There was some good news yesterday for Britain’s 12million senior citizens.
The state pension is set to rise in line with double-digit inflation.
The Telegraph reports that the Treasury on Tuesday confirmed that the pension “triple lock” will be reinstated after it was put on pause during the pandemic - taking the annual payout for retirees beyond £10,000 for the first time.
Around six million people will also see their benefits rise in line with inflation.
The two decisions will cost taxpayers as much as £20billion.
However, Downing Street has insisted that the working population should accept pay rises below inflation which is expected to hit 11% this year.
Prime Minister Boris Johnson and Chancellor Rishi Sunak yesterday stressed the need for “fiscal discipline” as they put on a united front in a private meeting of the Cabinet.
Struggle to explain
But Number 10 figures struggled to explain why allowing pay to rise in line with prices would be inflationary if letting the state pension and benefits do so is not.
The triple lock ensures state pensions rise by the highest of inflation, average wages or 2.5% each year. This year it is all but certain that inflation will be the highest of those three.
The state pension and Universal Credit will both rise by the inflation figure in September.

#### [PROMPT A]
Translate this sentence from the article on the state pension rise into Spanish: "Around six million people will also see their benefits rise in line with inflation."
#### [PROMPT B]
In the article on the state pension rise, what does the triple lock guarantee each year?
#### [PROMPT C]
Extend the article on the state pension rise, picking up after its final sentence.

#### [INFORMATION GIVEN]
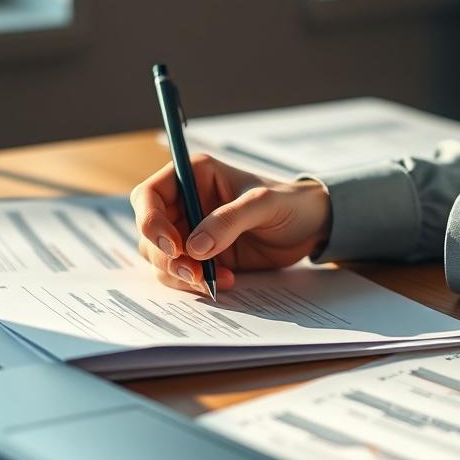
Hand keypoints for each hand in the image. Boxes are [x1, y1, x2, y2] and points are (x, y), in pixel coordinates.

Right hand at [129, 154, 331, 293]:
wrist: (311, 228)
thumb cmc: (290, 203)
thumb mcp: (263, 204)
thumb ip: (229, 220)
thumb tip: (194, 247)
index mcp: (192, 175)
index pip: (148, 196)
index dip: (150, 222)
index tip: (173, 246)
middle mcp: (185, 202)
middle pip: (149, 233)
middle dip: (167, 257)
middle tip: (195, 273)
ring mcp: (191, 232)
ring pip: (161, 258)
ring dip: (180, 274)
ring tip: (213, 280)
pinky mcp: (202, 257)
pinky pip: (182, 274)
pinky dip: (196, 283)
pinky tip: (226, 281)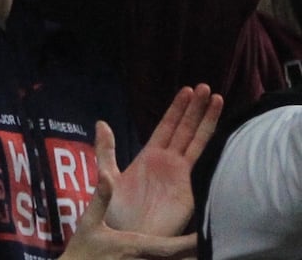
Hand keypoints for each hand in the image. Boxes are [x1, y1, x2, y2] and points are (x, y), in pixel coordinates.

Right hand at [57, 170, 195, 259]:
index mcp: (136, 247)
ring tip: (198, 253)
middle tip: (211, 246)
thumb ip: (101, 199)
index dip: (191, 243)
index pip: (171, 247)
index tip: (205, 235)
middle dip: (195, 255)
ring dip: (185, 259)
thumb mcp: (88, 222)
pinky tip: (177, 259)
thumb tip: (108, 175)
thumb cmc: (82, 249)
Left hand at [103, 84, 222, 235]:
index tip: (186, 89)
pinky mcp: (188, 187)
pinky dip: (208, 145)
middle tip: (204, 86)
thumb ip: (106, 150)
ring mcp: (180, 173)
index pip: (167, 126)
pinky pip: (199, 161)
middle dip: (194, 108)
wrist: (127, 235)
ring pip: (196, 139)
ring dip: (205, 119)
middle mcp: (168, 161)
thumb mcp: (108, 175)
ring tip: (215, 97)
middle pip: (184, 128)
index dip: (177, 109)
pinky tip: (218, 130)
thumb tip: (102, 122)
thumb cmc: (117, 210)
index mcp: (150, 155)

* * *

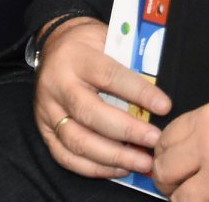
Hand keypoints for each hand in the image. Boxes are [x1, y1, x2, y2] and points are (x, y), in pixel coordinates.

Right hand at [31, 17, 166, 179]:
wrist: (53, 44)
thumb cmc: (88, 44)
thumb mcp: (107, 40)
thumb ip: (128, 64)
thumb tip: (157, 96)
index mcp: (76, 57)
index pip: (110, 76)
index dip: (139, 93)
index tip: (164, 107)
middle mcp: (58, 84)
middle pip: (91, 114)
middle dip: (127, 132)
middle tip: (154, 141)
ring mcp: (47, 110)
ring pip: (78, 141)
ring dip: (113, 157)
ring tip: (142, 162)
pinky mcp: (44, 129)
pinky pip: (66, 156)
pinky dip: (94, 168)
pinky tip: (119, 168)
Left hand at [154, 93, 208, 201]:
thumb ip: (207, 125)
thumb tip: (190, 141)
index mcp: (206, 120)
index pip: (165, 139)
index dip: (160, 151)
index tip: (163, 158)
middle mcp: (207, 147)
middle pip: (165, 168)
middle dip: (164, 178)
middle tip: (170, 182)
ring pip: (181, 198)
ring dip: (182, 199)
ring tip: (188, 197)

#### [RESPONSE BOX A]
Alrededor de seis millones de personas también verán aumentar sus prestaciones en línea con la inflación.

#### [RESPONSE BOX B]
It ensures state pensions rise by the highest of inflation, average wages or 2.5% each year.

#### [RESPONSE BOX C]
The UK Government announced at the end of last year that the state pension was to rise by 3.1% in 2022 - far short of what many retired people had been hoping for.
Senior citizens had anticipated an 8% increase due to a big leap in average earnings in the country due to Covid-19.
But it emerged last September there was to be a one-year suspension of the state pension’s triple-lock formula used by the Government.
Work and Pensions Secretary Therese Coffey revealed then that the average wages component would be disregarded in the 2022-23 financial year.
Statistical anomaly
She said the figures had been "skewed and distorted" by the average wages rise, which she described as a "statistical anomaly".
The Conservatives had promised in their 2019 election manifesto to maintain the triple-lock formula.
Age UK said last year that, if suspending the triple lock for a single year helped to get a Government deal on social care over the line then it was a price worth paying, but only if it really was just a one-off measure and not a "sneaky" way for Ministers to ditch the triple lock altogether.
The charity added: "With more than two million pensioners currently living in poverty, there's a strong case for keeping the triple lock as it is."